I’m looking for the unexpected.
I’m looking for things I’ve never seen before.
Robert Mapplethorpe grew up on the outskirts of New York in a Catholic environment, with no ties to the art world. In 1963 he enrolled at the Pratt Institute of Art, in Brooklyn, where he studied drawing, painting and sculpture, and began to delve into the work of artists such as Joseph Cornell and Marcel Duchamp. In 1970 he acquired a Polaroid camera and started taking his first photographs, which he started incorporating to his collages. Progressively he abandoned collage to focus exclusively on photography, presenting in 1973 his first solo exhibition, Polaroids, at the Light Gallery, New York. During the following years Mapplethorpe intensely immersed himself in the hurricane of New York’s art scene, in a search to find his place, rapidly achieving an enormous social and cultural recognition.
Mapplethorpe attended the Pratt Institute of Art at a time marked by artistic currents such as body art, minimal and conceptual art, which made use of photography detached from its formal or aesthetic side.
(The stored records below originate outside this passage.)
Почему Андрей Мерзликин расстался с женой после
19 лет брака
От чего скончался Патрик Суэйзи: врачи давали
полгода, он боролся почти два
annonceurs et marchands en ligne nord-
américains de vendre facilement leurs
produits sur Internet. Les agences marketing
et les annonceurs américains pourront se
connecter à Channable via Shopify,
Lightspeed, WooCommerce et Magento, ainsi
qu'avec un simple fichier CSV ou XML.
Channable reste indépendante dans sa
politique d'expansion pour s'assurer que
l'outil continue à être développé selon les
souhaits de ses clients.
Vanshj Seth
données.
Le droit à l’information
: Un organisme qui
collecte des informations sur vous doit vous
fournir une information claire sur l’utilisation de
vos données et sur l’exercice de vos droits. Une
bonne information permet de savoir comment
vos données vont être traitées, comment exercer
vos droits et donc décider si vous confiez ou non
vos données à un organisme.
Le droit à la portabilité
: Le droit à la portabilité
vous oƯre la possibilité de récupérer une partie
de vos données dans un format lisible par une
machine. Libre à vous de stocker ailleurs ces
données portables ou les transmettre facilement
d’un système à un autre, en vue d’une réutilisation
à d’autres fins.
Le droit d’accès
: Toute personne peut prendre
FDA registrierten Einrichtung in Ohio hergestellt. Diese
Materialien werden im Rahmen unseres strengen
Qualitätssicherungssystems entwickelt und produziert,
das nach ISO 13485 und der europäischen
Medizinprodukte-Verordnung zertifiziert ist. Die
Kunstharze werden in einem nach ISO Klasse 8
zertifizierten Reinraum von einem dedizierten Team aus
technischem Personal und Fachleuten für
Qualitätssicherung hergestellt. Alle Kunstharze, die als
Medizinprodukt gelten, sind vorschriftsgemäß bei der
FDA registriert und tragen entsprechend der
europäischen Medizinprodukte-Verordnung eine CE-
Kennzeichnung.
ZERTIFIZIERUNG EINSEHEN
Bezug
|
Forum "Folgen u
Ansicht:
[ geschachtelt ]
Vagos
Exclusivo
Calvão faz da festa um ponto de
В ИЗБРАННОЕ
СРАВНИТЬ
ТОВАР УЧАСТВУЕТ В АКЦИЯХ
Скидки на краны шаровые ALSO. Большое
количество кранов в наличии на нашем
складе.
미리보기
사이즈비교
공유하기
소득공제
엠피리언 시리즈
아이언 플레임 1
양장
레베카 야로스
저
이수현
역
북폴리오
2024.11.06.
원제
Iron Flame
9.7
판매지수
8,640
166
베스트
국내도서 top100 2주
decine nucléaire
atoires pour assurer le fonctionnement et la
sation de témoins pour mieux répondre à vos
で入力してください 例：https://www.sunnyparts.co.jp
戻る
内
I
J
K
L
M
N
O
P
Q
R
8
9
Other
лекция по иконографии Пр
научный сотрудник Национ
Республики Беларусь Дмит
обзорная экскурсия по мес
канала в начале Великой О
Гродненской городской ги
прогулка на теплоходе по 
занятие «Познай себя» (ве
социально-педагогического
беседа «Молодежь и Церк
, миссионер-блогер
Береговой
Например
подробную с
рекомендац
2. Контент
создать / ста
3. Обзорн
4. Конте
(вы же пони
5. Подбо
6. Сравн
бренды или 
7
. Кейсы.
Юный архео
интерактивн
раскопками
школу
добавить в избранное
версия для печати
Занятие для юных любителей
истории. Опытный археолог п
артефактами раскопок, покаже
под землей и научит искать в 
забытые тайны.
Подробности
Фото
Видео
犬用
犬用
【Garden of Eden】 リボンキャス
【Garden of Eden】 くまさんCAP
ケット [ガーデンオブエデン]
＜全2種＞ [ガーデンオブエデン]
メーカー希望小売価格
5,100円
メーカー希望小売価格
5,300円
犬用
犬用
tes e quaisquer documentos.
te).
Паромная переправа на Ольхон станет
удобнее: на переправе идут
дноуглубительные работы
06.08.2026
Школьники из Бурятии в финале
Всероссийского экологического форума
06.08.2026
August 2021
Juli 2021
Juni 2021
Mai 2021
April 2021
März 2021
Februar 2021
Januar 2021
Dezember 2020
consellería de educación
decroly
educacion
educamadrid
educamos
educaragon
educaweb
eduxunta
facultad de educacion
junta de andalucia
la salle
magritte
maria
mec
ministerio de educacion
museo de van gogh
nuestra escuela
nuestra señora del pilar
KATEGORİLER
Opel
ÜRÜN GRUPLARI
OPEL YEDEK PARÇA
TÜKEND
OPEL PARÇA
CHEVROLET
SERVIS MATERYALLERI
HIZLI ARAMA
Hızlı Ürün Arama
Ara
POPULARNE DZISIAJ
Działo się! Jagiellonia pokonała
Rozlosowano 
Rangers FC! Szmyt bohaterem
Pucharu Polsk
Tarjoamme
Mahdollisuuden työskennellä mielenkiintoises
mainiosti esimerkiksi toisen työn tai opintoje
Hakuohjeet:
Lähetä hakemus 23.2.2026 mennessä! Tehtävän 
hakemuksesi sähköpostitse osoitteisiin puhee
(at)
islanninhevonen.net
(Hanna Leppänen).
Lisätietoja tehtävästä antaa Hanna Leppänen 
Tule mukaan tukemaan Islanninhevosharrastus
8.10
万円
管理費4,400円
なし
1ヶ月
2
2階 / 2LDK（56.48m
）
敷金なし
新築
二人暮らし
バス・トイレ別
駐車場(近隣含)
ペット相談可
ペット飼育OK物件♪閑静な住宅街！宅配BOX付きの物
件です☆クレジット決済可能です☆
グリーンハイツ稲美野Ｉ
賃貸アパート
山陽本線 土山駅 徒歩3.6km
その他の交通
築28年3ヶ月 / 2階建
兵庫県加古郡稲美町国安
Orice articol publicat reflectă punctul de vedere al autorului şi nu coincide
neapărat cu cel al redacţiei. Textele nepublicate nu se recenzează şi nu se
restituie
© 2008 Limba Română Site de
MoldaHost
In this context, Mapplethorpe rescued the formal emphasis that photography allows and incorporated it into his previous conceptual research. This process resulted in raw and direct images of sadomasochism combined with the most meticulous compositional direction, pure sexual acts with the most exact pictorial classicism, or a simple flower with the most exaggerated sensuality and eroticism. Mapplethorpe’s poetics demonstrated a total fusion between art and life, aesthetics and reality, in which his own life was placed at the centre.